Description of the task ▸
There is a line containing "- **寄存器** 是非常快的存储区域，是" in the entries below. Repeat that line and every line after it exactly, and nothing more.

[Items listed in a dataset]

+ + + + + + +

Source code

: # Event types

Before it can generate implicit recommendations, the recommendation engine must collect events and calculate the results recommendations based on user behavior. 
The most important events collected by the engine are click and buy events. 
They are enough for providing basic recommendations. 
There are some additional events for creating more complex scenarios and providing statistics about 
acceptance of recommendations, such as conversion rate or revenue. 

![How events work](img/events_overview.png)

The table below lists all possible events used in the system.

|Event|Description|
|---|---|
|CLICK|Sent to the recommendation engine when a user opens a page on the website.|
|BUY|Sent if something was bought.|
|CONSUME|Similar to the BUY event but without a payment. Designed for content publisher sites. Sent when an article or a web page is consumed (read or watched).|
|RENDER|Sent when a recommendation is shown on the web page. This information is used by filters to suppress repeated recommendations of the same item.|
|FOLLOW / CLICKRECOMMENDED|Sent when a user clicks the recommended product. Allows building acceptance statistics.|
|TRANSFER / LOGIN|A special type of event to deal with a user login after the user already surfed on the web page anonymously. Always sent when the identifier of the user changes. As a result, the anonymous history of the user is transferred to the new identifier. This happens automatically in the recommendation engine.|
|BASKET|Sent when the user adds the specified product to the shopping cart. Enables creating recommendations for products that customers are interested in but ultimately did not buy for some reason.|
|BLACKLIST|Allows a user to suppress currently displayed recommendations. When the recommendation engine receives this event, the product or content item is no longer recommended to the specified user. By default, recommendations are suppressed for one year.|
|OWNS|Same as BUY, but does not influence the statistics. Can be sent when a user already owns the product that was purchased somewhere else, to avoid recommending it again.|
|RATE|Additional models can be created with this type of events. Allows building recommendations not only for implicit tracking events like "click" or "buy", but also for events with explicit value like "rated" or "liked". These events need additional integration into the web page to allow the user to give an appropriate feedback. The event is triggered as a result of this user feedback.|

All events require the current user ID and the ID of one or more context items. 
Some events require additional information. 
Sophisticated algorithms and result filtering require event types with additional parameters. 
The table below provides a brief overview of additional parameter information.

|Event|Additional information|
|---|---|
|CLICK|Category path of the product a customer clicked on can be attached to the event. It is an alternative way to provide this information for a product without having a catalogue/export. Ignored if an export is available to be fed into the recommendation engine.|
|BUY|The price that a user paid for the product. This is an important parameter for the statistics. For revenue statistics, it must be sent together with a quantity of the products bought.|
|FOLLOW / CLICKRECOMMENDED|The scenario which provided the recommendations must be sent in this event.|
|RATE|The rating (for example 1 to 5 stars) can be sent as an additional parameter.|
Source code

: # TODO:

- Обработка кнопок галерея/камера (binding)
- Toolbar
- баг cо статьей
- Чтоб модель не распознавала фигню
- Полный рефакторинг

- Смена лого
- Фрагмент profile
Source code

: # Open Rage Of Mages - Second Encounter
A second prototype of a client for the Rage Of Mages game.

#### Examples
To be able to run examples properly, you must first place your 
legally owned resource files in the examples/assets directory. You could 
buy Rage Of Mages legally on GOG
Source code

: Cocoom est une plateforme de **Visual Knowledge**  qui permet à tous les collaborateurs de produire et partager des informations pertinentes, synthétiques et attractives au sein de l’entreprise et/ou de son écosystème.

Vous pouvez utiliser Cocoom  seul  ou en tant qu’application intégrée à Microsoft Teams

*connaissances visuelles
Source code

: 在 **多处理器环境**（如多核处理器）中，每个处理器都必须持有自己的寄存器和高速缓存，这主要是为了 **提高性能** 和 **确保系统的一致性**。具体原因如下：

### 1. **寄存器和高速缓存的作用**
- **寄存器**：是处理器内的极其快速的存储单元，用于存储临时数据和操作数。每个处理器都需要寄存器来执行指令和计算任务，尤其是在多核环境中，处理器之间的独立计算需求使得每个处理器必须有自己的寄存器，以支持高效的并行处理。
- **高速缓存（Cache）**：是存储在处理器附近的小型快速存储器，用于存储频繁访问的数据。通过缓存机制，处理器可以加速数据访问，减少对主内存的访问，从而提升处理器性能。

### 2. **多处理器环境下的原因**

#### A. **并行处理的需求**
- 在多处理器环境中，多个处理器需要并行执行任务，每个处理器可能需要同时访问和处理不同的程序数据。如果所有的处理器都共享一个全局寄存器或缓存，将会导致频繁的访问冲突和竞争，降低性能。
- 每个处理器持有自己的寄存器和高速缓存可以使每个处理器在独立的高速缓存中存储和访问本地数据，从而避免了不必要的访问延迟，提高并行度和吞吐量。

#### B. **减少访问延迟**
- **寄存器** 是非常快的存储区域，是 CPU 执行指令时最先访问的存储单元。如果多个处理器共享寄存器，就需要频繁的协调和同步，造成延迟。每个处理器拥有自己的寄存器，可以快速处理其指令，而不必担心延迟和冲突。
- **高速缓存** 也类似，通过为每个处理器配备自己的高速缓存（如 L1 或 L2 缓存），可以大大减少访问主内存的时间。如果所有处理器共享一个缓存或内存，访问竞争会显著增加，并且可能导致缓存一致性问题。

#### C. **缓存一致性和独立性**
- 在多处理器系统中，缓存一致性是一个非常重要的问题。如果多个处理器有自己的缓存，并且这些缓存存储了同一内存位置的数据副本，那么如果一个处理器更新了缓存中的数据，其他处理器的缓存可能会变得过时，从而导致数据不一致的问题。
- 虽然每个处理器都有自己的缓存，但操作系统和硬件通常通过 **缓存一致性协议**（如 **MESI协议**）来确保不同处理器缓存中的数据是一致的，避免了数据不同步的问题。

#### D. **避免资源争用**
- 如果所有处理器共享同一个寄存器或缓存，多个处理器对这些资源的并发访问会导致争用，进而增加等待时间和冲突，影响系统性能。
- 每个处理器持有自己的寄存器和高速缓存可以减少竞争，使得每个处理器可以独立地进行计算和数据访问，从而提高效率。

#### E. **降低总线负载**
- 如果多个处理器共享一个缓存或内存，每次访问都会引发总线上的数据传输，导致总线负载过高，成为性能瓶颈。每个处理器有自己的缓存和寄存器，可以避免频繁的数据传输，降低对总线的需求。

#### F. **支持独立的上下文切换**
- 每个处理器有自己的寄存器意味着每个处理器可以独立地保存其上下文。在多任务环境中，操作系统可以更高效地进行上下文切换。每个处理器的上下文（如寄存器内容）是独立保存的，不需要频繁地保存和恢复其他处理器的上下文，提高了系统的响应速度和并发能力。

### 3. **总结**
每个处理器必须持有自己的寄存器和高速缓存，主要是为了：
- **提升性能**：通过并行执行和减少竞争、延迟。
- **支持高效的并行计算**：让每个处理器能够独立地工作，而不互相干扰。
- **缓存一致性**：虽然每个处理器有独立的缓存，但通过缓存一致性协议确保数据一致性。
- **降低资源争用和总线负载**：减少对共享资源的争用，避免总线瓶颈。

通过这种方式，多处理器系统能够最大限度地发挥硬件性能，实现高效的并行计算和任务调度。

+ + + + + + +

Response ▸
- **寄存器** 是非常快的存储区域，是 CPU 执行指令时最先访问的存储单元。如果多个处理器共享寄存器，就需要频繁的协调和同步，造成延迟。每个处理器拥有自己的寄存器，可以快速处理其指令，而不必担心延迟和冲突。
- **高速缓存** 也类似，通过为每个处理器配备自己的高速缓存（如 L1 或 L2 缓存），可以大大减少访问主内存的时间。如果所有处理器共享一个缓存或内存，访问竞争会显著增加，并且可能导致缓存一致性问题。

#### C. **缓存一致性和独立性**
- 在多处理器系统中，缓存一致性是一个非常重要的问题。如果多个处理器有自己的缓存，并且这些缓存存储了同一内存位置的数据副本，那么如果一个处理器更新了缓存中的数据，其他处理器的缓存可能会变得过时，从而导致数据不一致的问题。
- 虽然每个处理器都有自己的缓存，但操作系统和硬件通常通过 **缓存一致性协议**（如 **MESI协议**）来确保不同处理器缓存中的数据是一致的，避免了数据不同步的问题。

#### D. **避免资源争用**
- 如果所有处理器共享同一个寄存器或缓存，多个处理器对这些资源的并发访问会导致争用，进而增加等待时间和冲突，影响系统性能。
- 每个处理器持有自己的寄存器和高速缓存可以减少竞争，使得每个处理器可以独立地进行计算和数据访问，从而提高效率。

#### E. **降低总线负载**
- 如果多个处理器共享一个缓存或内存，每次访问都会引发总线上的数据传输，导致总线负载过高，成为性能瓶颈。每个处理器有自己的缓存和寄存器，可以避免频繁的数据传输，降低对总线的需求。

#### F. **支持独立的上下文切换**
- 每个处理器有自己的寄存器意味着每个处理器可以独立地保存其上下文。在多任务环境中，操作系统可以更高效地进行上下文切换。每个处理器的上下文（如寄存器内容）是独立保存的，不需要频繁地保存和恢复其他处理器的上下文，提高了系统的响应速度和并发能力。

### 3. **总结**
每个处理器必须持有自己的寄存器和高速缓存，主要是为了：
- **提升性能**：通过并行执行和减少竞争、延迟。
- **支持高效的并行计算**：让每个处理器能够独立地工作，而不互相干扰。
- **缓存一致性**：虽然每个处理器有独立的缓存，但通过缓存一致性协议确保数据一致性。
- **降低资源争用和总线负载**：减少对共享资源的争用，避免总线瓶颈。

通过这种方式，多处理器系统能够最大限度地发挥硬件性能，实现高效的并行计算和任务调度。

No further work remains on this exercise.